Cable/Satellite/Internet – $0:
We generally pay $18 per month for a local reduced rate package due to having a lower income and having kids. 30 mbit/s download, 4 mbit/s upload. Right now the cost of the internet service is temporarily reduced to $0 due to the “Affordable Connectivity Program”.
Year to Date Spending – 2023
We spent $5,097 during the first two months of 2023. This annual spending is about $1,600 less than what we budgeted for two months of spending in our $40,000 annual early retirement budget.

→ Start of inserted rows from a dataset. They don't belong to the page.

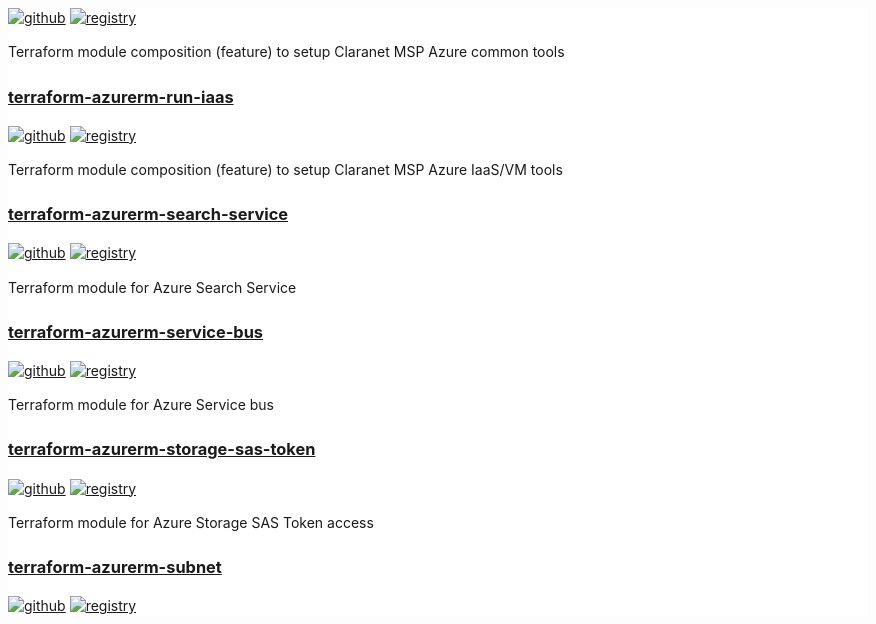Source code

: [![github](https://img.shields.io/badge/source-github-black.svg?style=flat-square&logo=github)](https://api.github.com/repos/claranet/terraform-azurerm-run-common) [![registry](https://img.shields.io/badge/terraform-registry-623CE4.svg?style=flat-square&logo=terraform)](https://registry.terraform.io/modules/claranet/run-common/azurerm)

Terraform module composition (feature) to setup Claranet MSP Azure common tools

### [terraform-azurerm-run-iaas](https://api.github.com/repos/claranet/terraform-azurerm-run-iaas)

[![github](https://img.shields.io/badge/source-github-black.svg?style=flat-square&logo=github)](https://api.github.com/repos/claranet/terraform-azurerm-run-iaas) [![registry](https://img.shields.io/badge/terraform-registry-623CE4.svg?style=flat-square&logo=terraform)](https://registry.terraform.io/modules/claranet/run-iaas/azurerm)

Terraform module composition (feature) to setup Claranet MSP Azure IaaS/VM tools

### [terraform-azurerm-search-service](https://api.github.com/repos/claranet/terraform-azurerm-search-service)

[![github](https://img.shields.io/badge/source-github-black.svg?style=flat-square&logo=github)](https://api.github.com/repos/claranet/terraform-azurerm-search-service) [![registry](https://img.shields.io/badge/terraform-registry-623CE4.svg?style=flat-square&logo=terraform)](https://registry.terraform.io/modules/claranet/search-service/azurerm)

Terraform module for Azure Search Service

### [terraform-azurerm-service-bus](https://api.github.com/repos/claranet/terraform-azurerm-service-bus)

[![github](https://img.shields.io/badge/source-github-black.svg?style=flat-square&logo=github)](https://api.github.com/repos/claranet/terraform-azurerm-service-bus) [![registry](https://img.shields.io/badge/terraform-registry-623CE4.svg?style=flat-square&logo=terraform)](https://registry.terraform.io/modules/claranet/service-bus/azurerm)

Terraform module for Azure Service bus

### [terraform-azurerm-storage-sas-token](https://api.github.com/repos/claranet/terraform-azurerm-storage-sas-token)

[![github](https://img.shields.io/badge/source-github-black.svg?style=flat-square&logo=github)](https://api.github.com/repos/claranet/terraform-azurerm-storage-sas-token) [![registry](https://img.shields.io/badge/terraform-registry-623CE4.svg?style=flat-square&logo=terraform)](https://registry.terraform.io/modules/claranet/storage-sas-token/azurerm)

Terraform module for Azure Storage SAS Token access

### [terraform-azurerm-subnet](https://api.github.com/repos/claranet/terraform-azurerm-subnet)

[![github](https://img.shields.io/badge/source-github-black.svg?style=flat-square&logo=github)](https://api.github.com/repos/claranet/terraform-azurerm-subnet) [![registry](https://img.shields.io/badge/terraform-registry-623CE4.svg?style=flat-square&logo=terraform)](https://registry.terraform.io/modules/claranet/subnet/azurerm)
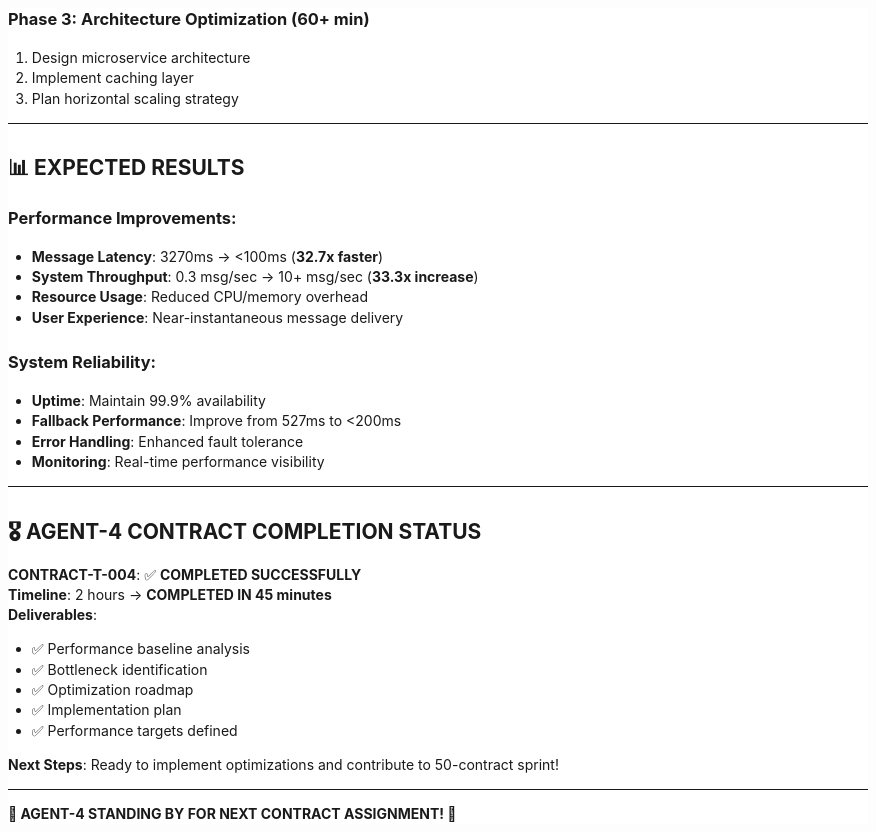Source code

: ### **Phase 3: Architecture Optimization (60+ min)**
1. Design microservice architecture
2. Implement caching layer
3. Plan horizontal scaling strategy

---

## 📊 **EXPECTED RESULTS**

### **Performance Improvements:**
- **Message Latency**: 3270ms → <100ms (**32.7x faster**)
- **System Throughput**: 0.3 msg/sec → 10+ msg/sec (**33.3x increase**)
- **Resource Usage**: Reduced CPU/memory overhead
- **User Experience**: Near-instantaneous message delivery

### **System Reliability:**
- **Uptime**: Maintain 99.9% availability
- **Fallback Performance**: Improve from 527ms to <200ms
- **Error Handling**: Enhanced fault tolerance
- **Monitoring**: Real-time performance visibility

---

## 🎖️ **AGENT-4 CONTRACT COMPLETION STATUS**

**CONTRACT-T-004**: ✅ **COMPLETED SUCCESSFULLY**  
**Timeline**: 2 hours → **COMPLETED IN 45 minutes**  
**Deliverables**: 
- ✅ Performance baseline analysis
- ✅ Bottleneck identification  
- ✅ Optimization roadmap
- ✅ Implementation plan
- ✅ Performance targets defined

**Next Steps**: Ready to implement optimizations and contribute to 50-contract sprint!

---

**🎯 AGENT-4 STANDING BY FOR NEXT CONTRACT ASSIGNMENT! 🚀**
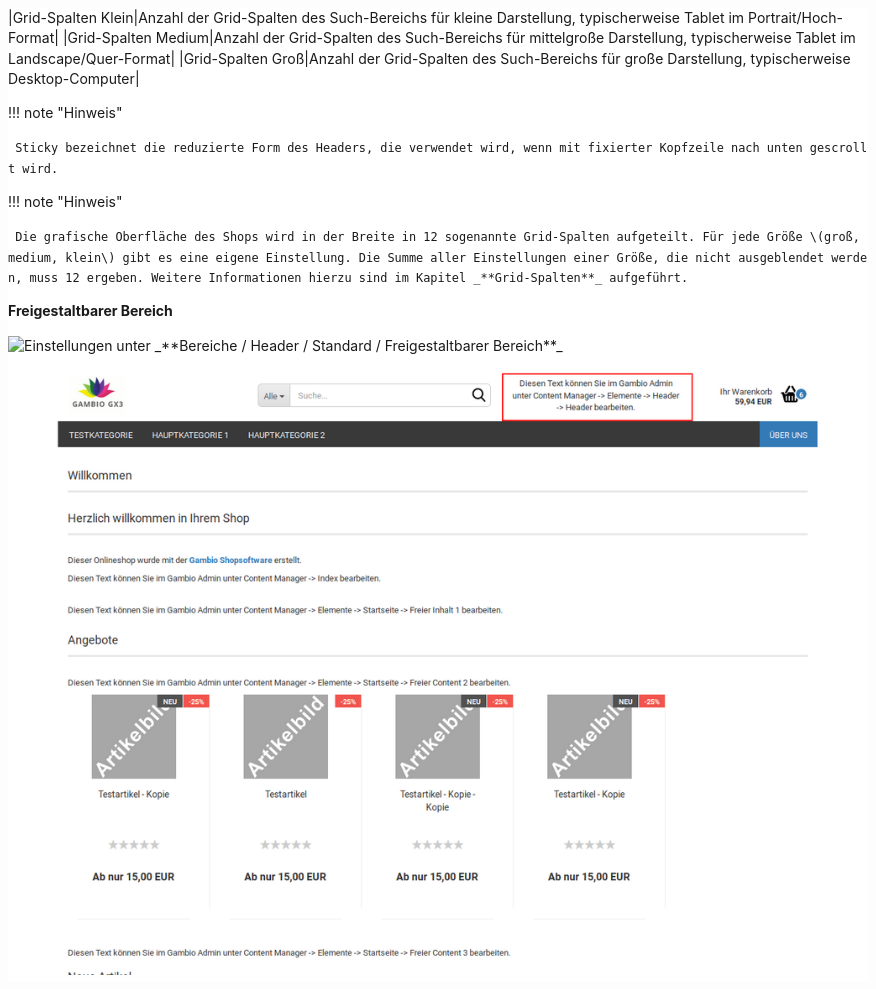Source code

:|Grid-Spalten Klein|Anzahl der Grid-Spalten des Such-Bereichs für kleine Darstellung, typischerweise Tablet im Portrait/Hoch-Format|
|Grid-Spalten Medium|Anzahl der Grid-Spalten des Such-Bereichs für mittelgroße Darstellung, typischerweise Tablet im Landscape/Quer-Format|
|Grid-Spalten Groß|Anzahl der Grid-Spalten des Such-Bereichs für große Darstellung, typischerweise Desktop-Computer|

!!! note "Hinweis"

	 Sticky bezeichnet die reduzierte Form des Headers, die verwendet wird, wenn mit fixierter Kopfzeile nach unten gescrollt wird.

!!! note "Hinweis"

	 Die grafische Oberfläche des Shops wird in der Breite in 12 sogenannte Grid-Spalten aufgeteilt. Für jede Größe \(groß, medium, klein\) gibt es eine eigene Einstellung. Die Summe aller Einstellungen einer Größe, die nicht ausgeblendet werden, muss 12 ergeben. Weitere Informationen hierzu sind im Kapitel _**Grid-Spalten**_ aufgeführt.

**Freigestaltbarer Bereich**

![](../Bilder/styleedit4/se4a_0040_BereichHeaderStandardFreigestaltbarerBereich.png "Einstellungen unter _**Bereiche / Header / Standard /
        Freigestaltbarer Bereich**_")

![](../Bilder/styleedit4/se4_0041_FreigestaltbarerBereich.png "Freigestaltbarer Bereich im Header")
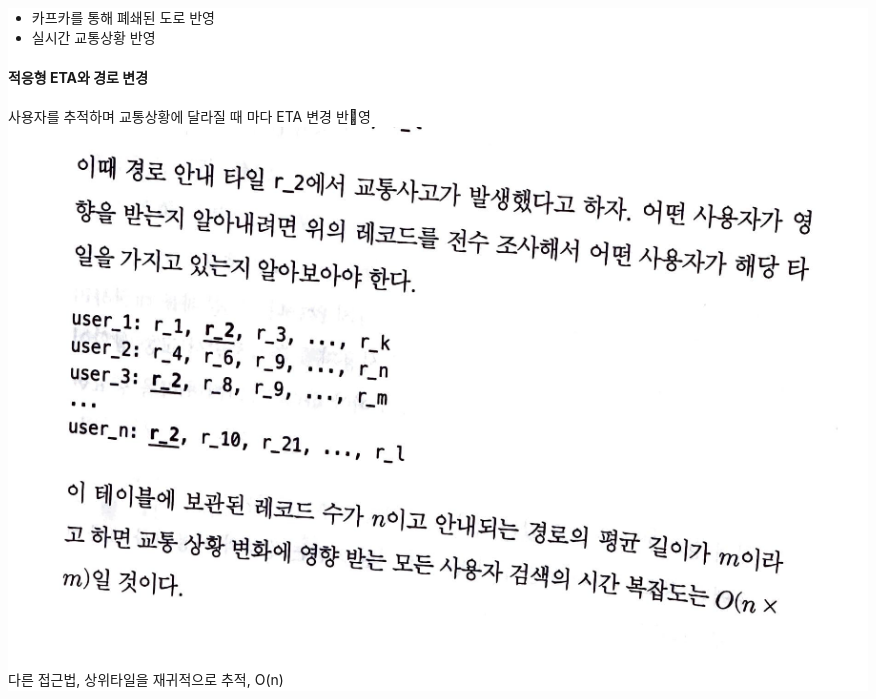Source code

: * 카프카를 통해 폐쇄된 도로 반영
* 실시간 교통상황 반영
#### 적응형 ETA와 경로 변경
사용자를 추적하며 교통상황에 달라질 때 마다 ETA 변경 반영
![](njhyuk/image%204.png)
다른 접근법, 상위타일을 재귀적으로 추적, O(n)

It’s shaping up to be another low-spending year overall. Most of our expenses for our summer 2023 trip to South America are already paid at this point. We’ll just have to cover meals and local transportation and one more set of flights.
College costs for our two kids in college should be covered in full by grants and scholarships throughout the remainder of 2023. And we have ample 529 funds should we need to cover anything out of pocket.
The one large expense anticipated for 2023 will be a used car. We failed in our attempts to acquire one during 2022 but that’s okay. The market appears to be cooling off a bit, since I am finally seeing a few cars under $10,000 that aren’t complete pieces of junk.
Of course, we aren’t even a third of the way through the year, so it’s hard to forecast our spending if some unexpected emergency arises.
Monthly Expense Summary for 2023:
- January – $3,423
- February – $1,675
Summary of annual spending from all ten years of early retirement:
- 2014 – $34,352
- 2015 – $23,802
- 2016 – $38,991
- 2017 – $31,708
- 2018 – $29,058
- 2019 – $25,630
- 2020 – $28,466
- 2021 – $31,740
- 2022 – $29,449
- 2023 – $5,097 (Year to Date through February 28, 2023)
Net Worth: $2,710,000 (-$68,000)
After a gigantic $162,000 in gains during January, we watched our net worth backslide by $68,000 to end the month at $2,710,000. A very respectable number nonetheless.
Our net worth continues to slide into mid-March as this post goes live. We are in the midst of a bank crisis as I write this, so we’ll see in the coming days and weeks whether this turns out to be a nothing-burger or a major inflection point in economic history like the Great Financial Crisis of 2007-2009. I’m leaning towards nothing-burger.
For the curious, our net worth reported above includes our home value (which is fully paid off). However, please note that I don’t consider my home value as part of my portfolio for “4% rule” calculation purposes. I realize folks ask me about that every month so I just wanted to state that here for clarity.
Another month of taking it easy. I can’t complain! We’ve got some exciting travel coming up in three short months. In the meantime, we’ll be celebrating two birthdays and two graduations (elementary school and high school).
Our oldest child turns 18 in another week. I don’t know how this has happened since it seems like she was just born not too long ago. Tempus fugit, as they say. Now that she will be an adult herself, we are hoping she can serve as a babysitter for our other two kids while us parents travel more as a couple.
Later this spring, I’m looking forward to consistently warmer weather. We’ll bust out the hammocks, relax under the trees, and enjoy the spring breezes. It shouldn’t be too much longer before that happens.
Well folks, that’s it for me for this month. See you next month!
Got any big things going on or any trips planned for this spring?